▶ What is being asked
Pick up the news article about the Democratic commission's superdelegate recommendation below and continue it from its last sentence.

Eighteen months removed from a protracted presidential primary fight, a group of Democrats gathered by President Obama has recommended that the party effectively eliminate the influence of so-called superdelegates by redefining their voting power.

The Democratic Change Commission, which was convened last August to examine the nominating process, is recommending that superdelegates -- also known as unpledged delegates -- be required to vote along with the electoral majority of their state.

"We need to show deference to what the party members in our state have done," said Missouri Sen. Claire McCaskill, one of the co-chairmen of the commission.

The elimination of free-agent superdelegates comes after the party split during the 2008 primary over how they should vote. Then-Sen. Hillary Rodham Clinton (N.Y.) argued to unpledged delegates -- members of the Democratic National Committee, House members and senators, and former party leaders -- that it was not their responsibility to vote as their state had voted, but rather to back the candidate they thought would be the best person to represent the party.

Obama allies insisted this was an attempt to subvert the will of the people. Clinton loyalists shot back that the very role of superdelegates was to resolve a close race in which the will of the people was very closely divided.

▶ Provided information
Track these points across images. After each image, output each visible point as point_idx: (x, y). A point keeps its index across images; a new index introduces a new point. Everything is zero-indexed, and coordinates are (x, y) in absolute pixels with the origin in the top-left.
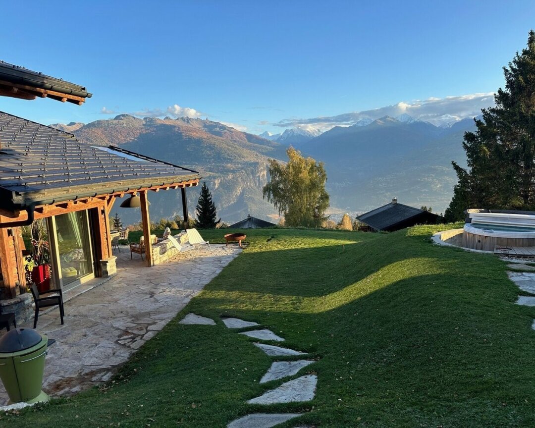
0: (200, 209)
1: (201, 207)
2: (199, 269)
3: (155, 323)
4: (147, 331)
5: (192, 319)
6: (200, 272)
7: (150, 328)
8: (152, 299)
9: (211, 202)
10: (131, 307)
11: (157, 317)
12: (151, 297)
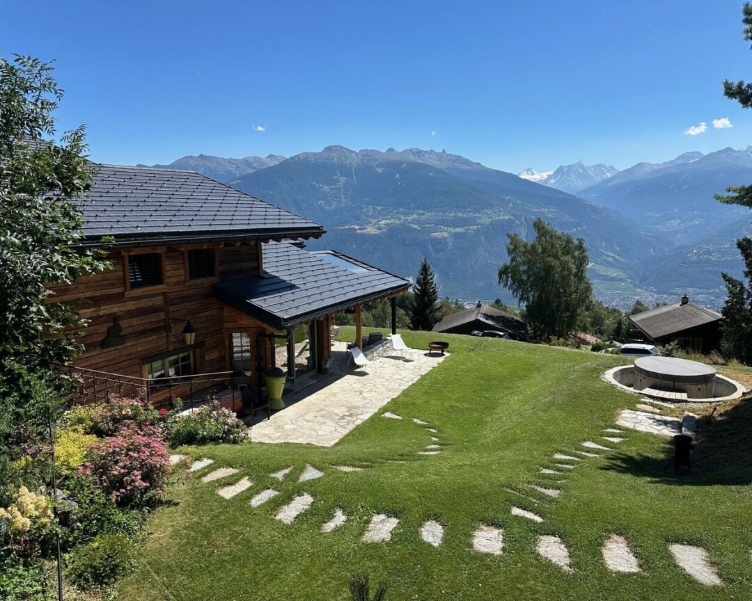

▶ Task response
Superdelegates were created in the early 1980s to give the establishment of the Democratic Party more say in choosing a presidential nominee, but until the 2008 contest, such delegates had never been a serious factor.

The Change Commission included several Obama loyalists, including Jeff Berman, who spearheaded the delegate operation for the campaign, and David Plouffe, who managed the then-Illinois senator's candidacy.

North Carolina state Sen. Dan Blue, a member of the commission, offered a dissenting voice in a conference call announcing the proposed changes. "There is no escape when something unforeseen occurs," Blue said of the potential consequences of eliminating unpledged delegates.

The commission's recommendations will now go before the Democratic National Committee's Rules and Bylaws Committee.